All major election handicappers are projecting that the GOP will gain control of the House in November, and some have even expanded the number of winnable seats for the party, a sign that there is little Democratic candidates can do other than pull down the sails and try to hold on for the storm.

First, the quick numbers:

Republicans need to net 39 seats to gain control.

Larry Sabato of the University of Virginia Center for Politics estimates the GOP will take 45 seats.

Nate Silver of the New York Times puts the number at 47, which would give the Republicans 227 House seats.

An estimate that seems conservative given the predictions of his peers, Charlie Cook gives the Republicans “at least 40 seats.”

While a Republican victory in the House seems to be conventional wisdom in Washington, the real story here is the money behind that possible victory. In the third quarter this year, about 40 Republican challengers have outraised the Democratic incumbents in the same district, Politico reported. The National Republican Campaign Committee raised more than $11 million in September alone and the independent conservative advocacy group American Crossroads raised $13 million dollars…last week.

That’s not to say the Democrats are cash strapped by any means. The Democratic Congressional Campaign Committee is boasting more than $41 million in cash on hand, twice as much as their Republican counterpart.

The problem is that they have to spread that money out to places that have not needed extra help from the party in years.

According to a Wall Street Journal report, the rate at which Republicans are pulling ahead has left Democrats scrambling to restructure the party’s campaign strategy. The party has abandoned 12 House seats it once thought competitive, choosing to put the money in races that appear more salvageable.

All the talk of winning the House appears to be giving Republicans ideas about taking out long-held Democratic strongholds that haven’t elected one of their own in decades. With the release of a few recent polls that show House fixtures like Massachusetts Rep. Barney Frank and Michigan Rep. John Dingell in closer races than ever before, some partisans are probably a little ahead of themselves in thinking those coveted seats are within reach.

TASK OBJECTIVE: Condense the paragraph of the passage about House election forecasts that begins "While a Republican victory in the House" into a short bulleted list that keeps its main facts. Rely only on the passage about House election forecasts to complete this.

EXTRACTED MATERIAL:
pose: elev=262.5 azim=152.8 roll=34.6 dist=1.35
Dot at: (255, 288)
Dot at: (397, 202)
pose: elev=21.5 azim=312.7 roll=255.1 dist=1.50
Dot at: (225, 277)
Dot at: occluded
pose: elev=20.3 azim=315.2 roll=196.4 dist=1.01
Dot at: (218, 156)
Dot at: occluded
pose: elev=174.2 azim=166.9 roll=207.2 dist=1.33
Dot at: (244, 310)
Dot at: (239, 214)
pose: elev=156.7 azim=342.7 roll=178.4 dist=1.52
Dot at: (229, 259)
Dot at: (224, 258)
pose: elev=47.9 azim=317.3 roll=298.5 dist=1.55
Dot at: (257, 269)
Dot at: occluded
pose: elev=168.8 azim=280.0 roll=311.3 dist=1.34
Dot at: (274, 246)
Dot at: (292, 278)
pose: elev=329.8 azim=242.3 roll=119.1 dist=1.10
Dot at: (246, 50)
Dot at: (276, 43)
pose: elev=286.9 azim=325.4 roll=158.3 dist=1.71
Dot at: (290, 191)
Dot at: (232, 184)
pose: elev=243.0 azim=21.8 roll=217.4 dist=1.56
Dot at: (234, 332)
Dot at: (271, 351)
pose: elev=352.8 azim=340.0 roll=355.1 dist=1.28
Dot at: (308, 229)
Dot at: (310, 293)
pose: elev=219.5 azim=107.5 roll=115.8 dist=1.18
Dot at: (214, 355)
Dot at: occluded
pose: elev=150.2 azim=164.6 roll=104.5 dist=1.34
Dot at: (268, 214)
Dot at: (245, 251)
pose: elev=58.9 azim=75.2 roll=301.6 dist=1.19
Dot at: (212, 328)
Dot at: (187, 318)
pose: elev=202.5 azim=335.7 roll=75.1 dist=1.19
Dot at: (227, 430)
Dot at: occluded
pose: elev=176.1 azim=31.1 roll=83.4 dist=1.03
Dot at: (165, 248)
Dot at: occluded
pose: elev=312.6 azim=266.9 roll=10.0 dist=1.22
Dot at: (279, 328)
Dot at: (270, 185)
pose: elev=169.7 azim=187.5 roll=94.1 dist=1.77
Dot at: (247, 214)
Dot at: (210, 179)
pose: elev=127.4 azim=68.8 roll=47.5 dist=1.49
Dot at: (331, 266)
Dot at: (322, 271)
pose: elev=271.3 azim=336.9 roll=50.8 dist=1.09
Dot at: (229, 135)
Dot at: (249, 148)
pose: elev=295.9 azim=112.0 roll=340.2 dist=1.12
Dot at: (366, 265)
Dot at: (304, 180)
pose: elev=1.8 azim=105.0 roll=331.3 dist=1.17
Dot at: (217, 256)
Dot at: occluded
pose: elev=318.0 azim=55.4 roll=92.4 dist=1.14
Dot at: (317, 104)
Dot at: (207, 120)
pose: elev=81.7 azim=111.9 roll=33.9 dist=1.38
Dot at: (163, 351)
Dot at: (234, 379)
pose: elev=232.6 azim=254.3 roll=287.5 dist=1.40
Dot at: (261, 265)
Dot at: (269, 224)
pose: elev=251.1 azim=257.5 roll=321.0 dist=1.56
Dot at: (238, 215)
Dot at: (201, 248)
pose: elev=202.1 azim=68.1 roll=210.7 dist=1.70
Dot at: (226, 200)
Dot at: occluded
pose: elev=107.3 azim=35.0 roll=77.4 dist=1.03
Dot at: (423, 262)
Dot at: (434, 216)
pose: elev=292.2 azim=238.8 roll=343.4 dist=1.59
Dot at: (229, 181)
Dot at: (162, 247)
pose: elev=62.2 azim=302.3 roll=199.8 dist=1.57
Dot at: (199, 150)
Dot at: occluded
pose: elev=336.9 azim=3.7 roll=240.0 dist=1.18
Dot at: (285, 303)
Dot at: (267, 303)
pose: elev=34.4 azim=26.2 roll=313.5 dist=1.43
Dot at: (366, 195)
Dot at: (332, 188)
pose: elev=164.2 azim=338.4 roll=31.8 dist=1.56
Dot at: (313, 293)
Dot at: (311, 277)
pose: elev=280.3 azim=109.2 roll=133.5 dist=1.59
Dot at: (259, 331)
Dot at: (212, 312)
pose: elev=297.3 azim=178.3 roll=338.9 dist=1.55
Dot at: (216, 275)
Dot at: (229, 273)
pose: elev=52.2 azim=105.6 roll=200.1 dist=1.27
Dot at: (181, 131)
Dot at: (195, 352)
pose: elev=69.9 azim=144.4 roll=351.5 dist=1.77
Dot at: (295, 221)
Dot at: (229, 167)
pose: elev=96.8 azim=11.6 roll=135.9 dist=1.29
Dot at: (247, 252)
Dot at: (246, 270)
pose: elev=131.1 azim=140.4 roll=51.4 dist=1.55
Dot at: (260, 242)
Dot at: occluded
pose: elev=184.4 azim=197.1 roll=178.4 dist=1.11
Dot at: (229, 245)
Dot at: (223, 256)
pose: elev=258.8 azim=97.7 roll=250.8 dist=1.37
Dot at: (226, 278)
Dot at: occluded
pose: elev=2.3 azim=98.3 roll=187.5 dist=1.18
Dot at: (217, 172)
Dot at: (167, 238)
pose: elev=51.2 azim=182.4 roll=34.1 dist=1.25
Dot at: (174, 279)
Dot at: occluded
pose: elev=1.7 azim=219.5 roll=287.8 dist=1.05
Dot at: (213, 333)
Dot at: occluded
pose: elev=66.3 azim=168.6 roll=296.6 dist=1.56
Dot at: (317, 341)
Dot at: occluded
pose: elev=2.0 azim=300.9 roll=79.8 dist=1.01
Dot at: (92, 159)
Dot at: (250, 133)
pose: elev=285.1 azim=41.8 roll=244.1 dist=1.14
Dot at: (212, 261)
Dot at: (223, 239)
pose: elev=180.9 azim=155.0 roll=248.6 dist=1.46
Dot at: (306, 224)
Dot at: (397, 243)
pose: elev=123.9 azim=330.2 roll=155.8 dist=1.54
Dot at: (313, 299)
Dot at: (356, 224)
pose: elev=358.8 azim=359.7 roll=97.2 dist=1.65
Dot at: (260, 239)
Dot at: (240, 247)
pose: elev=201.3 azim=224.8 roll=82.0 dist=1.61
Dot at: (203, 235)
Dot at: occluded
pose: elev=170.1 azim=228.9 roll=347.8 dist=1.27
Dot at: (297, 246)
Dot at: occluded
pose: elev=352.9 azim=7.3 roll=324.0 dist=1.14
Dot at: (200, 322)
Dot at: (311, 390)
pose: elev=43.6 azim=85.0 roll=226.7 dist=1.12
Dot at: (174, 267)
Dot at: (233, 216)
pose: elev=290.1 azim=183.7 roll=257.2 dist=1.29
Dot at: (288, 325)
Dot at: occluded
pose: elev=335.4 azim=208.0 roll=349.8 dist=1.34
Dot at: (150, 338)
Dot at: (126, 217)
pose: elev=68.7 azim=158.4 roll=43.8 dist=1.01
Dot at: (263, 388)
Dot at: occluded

OUTPUT BELOW:
- A Republican House victory is conventional wisdom in Washington, but the real story is the money behind it.
- In the third quarter, about 40 Republican challengers outraised the Democratic incumbents in their districts, Politico reported.
- The National Republican Campaign Committee raised more than $11 million in September alone.
- The independent conservative advocacy group American Crossroads raised $13 million last week.